Per Nicolò Machiavelli la sovranità di un popolo fattosi Stato si esprime essenzialmente nella monetazione e in un esercito proprio. Sovranità politica, dunque, garantita dalla capacità di difenderla da ingerenze esterne, e sovranità finanziaria. Il paragone con la realtà sconcerta, nella colonia Europa. Eserciti di mercenari senz’anima, lontani dal popolo e soggetti al comando altrui, le strutture Nato. La moneta è creata dal nulla da banche private, straniere, anzi apolidi, le quali la prestano agli Stati dopo averne rivendicato la proprietà. I partecipanti principali di Bankitalia, Unicredit e Intesa San Paolo, sono terminali italiani di gruppi esteri, e l’istituto di Via Nazionale è solo uno dei soci della Banca Centrale Europea, anch’essa in mano ai poteri finanziari.

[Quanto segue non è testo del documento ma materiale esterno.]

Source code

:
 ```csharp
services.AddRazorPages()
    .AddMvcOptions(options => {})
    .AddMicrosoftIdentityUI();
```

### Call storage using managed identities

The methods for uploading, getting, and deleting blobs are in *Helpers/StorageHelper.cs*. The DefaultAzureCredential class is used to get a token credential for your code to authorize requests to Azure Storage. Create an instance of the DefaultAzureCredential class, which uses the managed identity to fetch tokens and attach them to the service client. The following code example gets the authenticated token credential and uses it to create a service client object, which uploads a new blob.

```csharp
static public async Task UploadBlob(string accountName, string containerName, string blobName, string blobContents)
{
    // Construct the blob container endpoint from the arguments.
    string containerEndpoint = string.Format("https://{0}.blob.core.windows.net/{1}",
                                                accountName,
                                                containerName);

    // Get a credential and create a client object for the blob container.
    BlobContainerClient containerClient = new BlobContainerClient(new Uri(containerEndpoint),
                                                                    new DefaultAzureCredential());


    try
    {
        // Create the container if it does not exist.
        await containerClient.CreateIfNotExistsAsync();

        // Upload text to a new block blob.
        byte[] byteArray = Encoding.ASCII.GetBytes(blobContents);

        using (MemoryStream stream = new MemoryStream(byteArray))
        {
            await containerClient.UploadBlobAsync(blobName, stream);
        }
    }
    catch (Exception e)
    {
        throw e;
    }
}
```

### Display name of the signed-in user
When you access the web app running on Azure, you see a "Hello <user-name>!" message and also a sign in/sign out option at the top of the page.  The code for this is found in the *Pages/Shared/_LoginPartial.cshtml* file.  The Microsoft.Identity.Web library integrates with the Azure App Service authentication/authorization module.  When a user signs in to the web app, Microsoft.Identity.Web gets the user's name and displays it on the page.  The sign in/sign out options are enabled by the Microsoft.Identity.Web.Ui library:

Quale sovranità, quale libertà hanno Stati e popoli senza moneta emessa dal potere pubblico, senza indipendenza per l’impossibilità di svolgere politiche economiche autonome e senza orientare la spesa secondo gli interessi popolari e nazionali? Si diventa prigionieri della spirale del debito con i padroni del mercato, l’altra faccia della finanza. E’ il tempo della governance, la parola che esprime la spoliticizzazione: governo come semplice amministrazione dell’esistente in nome e per conto di poteri non eletti. Ma non c’erano la democrazia, il suffragio popolare, l’articolo 1 della costituzione? (La sovranità appartiene al popolo).

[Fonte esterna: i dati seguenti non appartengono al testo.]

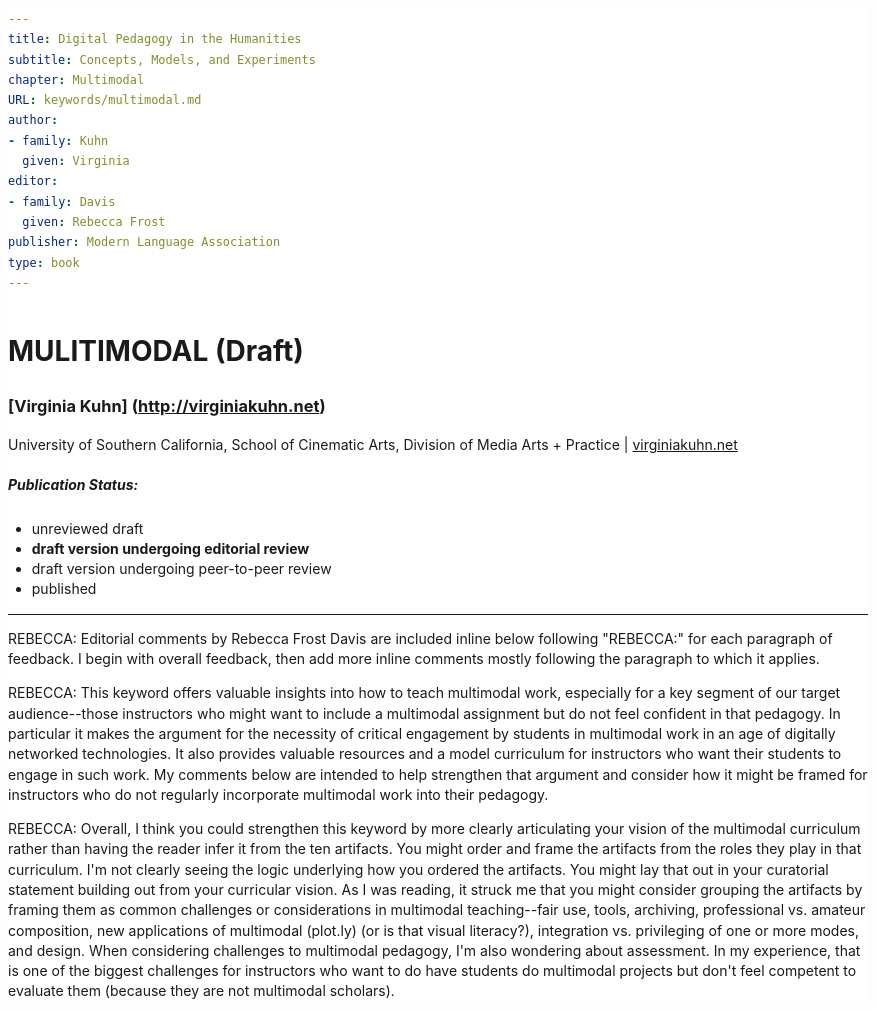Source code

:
 ```yaml
--- 
title: Digital Pedagogy in the Humanities
subtitle: Concepts, Models, and Experiments 
chapter: Multimodal
URL: keywords/multimodal.md
author: 
- family: Kuhn
  given: Virginia
editor: 
- family: Davis
  given: Rebecca Frost
publisher: Modern Language Association
type: book
---
```


# MULITIMODAL (Draft)

### [Virginia Kuhn] (http://virginiakuhn.net)
University of Southern California, School of Cinematic Arts, Division of Media Arts + Practice | [virginiakuhn.net](http://virginiakuhn.net) 

##### Publication Status:
* unreviewed draft
* **draft version undergoing editorial review**
* draft version undergoing peer-to-peer review
* published 

---

REBECCA: Editorial comments by Rebecca Frost Davis are included inline below following "REBECCA:" for each paragraph of feedback.  I begin with overall feedback, then add more inline comments mostly following the paragraph to which it applies.

REBECCA: This keyword offers valuable insights into how to teach multimodal work, especially for a key segment of our target audience--those instructors who might want to include a multimodal assignment but do not feel confident in that pedagogy.  In particular it makes the argument for the necessity of critical engagement by students in multimodal work in an age of digitally networked technologies. It also provides valuable resources and a model curriculum for instructors who want their students to engage in such work. My comments below are intended to help strengthen that argument and consider how it might be framed for instructors who do not regularly incorporate multimodal work into their pedagogy.

REBECCA: Overall, I think you could strengthen this keyword by more clearly articulating your vision of the multimodal curriculum rather than having the reader infer it from the ten artifacts.  You might order and frame the artifacts from the roles they play in that curriculum.  I'm not clearly seeing the logic underlying how you ordered the artifacts. You might lay that out in your curatorial statement building out from your curricular vision.  As I was reading, it struck me that you might consider grouping the artifacts by  framing them as common challenges or considerations in multimodal teaching--fair use, tools, archiving, professional vs. amateur composition, new applications of multimodal (plot.ly) (or is that visual literacy?), integration vs. privileging of one or more modes, and design.  When considering challenges to multimodal pedagogy, I'm also wondering about assessment.  In my experience, that is one of the biggest challenges for instructors who want to do have students do multimodal projects but don't feel competent to evaluate them (because they are not multimodal scholars).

Anticaglie come la sovranità economica, quella energetica – con le conseguenze che la guerra si è incaricata di evidenziare – e perfino la sovranità alimentare. La nostra l’abbiamo svenduta alla PAC (Politica Agricola Comune dell’UE) e adesso la invoca anche Coldiretti, che in passato poco eccepì quando gli agricoltori erano pagati per dismettere stalle, coltivazioni e distruggere raccolti. Per vergogna – la carità di Patria di ieri – tacciamo sulla sovranità culturale, polverizzata dall’inculturazione dell’americanismo d’accatto, dall’abbandono di ogni uso e costume nostro, dall’imbarbarimento linguistico che chiama green pass il passaporto vaccinale, lockdown la chiusura del paese e show room le esposizioni commerciali.

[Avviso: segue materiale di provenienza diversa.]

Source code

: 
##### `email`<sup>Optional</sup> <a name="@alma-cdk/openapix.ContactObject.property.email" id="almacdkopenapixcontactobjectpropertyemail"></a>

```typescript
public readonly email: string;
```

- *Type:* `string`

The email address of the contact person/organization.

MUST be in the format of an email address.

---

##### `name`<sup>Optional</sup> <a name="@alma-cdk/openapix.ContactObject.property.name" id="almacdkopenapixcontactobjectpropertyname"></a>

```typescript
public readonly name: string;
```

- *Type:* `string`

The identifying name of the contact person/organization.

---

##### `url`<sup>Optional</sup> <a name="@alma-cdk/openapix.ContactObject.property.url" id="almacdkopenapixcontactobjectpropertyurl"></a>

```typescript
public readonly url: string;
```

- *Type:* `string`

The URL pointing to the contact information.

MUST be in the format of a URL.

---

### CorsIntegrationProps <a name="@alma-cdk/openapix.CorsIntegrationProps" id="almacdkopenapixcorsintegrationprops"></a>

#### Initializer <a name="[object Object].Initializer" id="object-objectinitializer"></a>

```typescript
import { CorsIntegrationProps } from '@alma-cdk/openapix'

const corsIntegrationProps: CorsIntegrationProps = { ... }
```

Senza sovranità non c’è libertà e, a rigore, non c’è popolo né politica. E’ ciò che vogliono i globalisti. Sorge dunque un’esigenza, rivoluzionaria nonostante sia un semplice esercizio di libertà e pensiero: mettere in discussione l’assetto di potere tecnocratico e finanziario del mondo, il liberismo reale globalizzato. Ci sono infinite altre modalità per organizzare l’economia e i rapporti socio economici. Non è vero che “non c’è alternativa”. Dobbiamo ricominciare a parlarne, lontani dall’obbligo neoliberale, un’altra delle dipendenze a cui ci costringe il Dominio per impadronirsi di noi, corpo e anima. Un potere che agiva per seduzione e oggi ha ripreso, attraverso l’autoritarismo e l’uso della pandemia, il vecchio metodo della paura.
Abbandonare la paura è l’altro grande gesto rivoluzionario, il più arduo ma anche il più facile, se pensiamo che tra poco non avremo da perdere che le nostre catene. Seneca disse a Nerone che nulla poteva su di lui, giacché non aveva più paura. E’ la rivoluzione più grande: vivere da uomini e non da pecore. La marcia comincia da un piccolo passo, l’atto di volontà di prendere coscienza e porsi il più grande obiettivo: cambiare il mondo a cominciare da se stessi.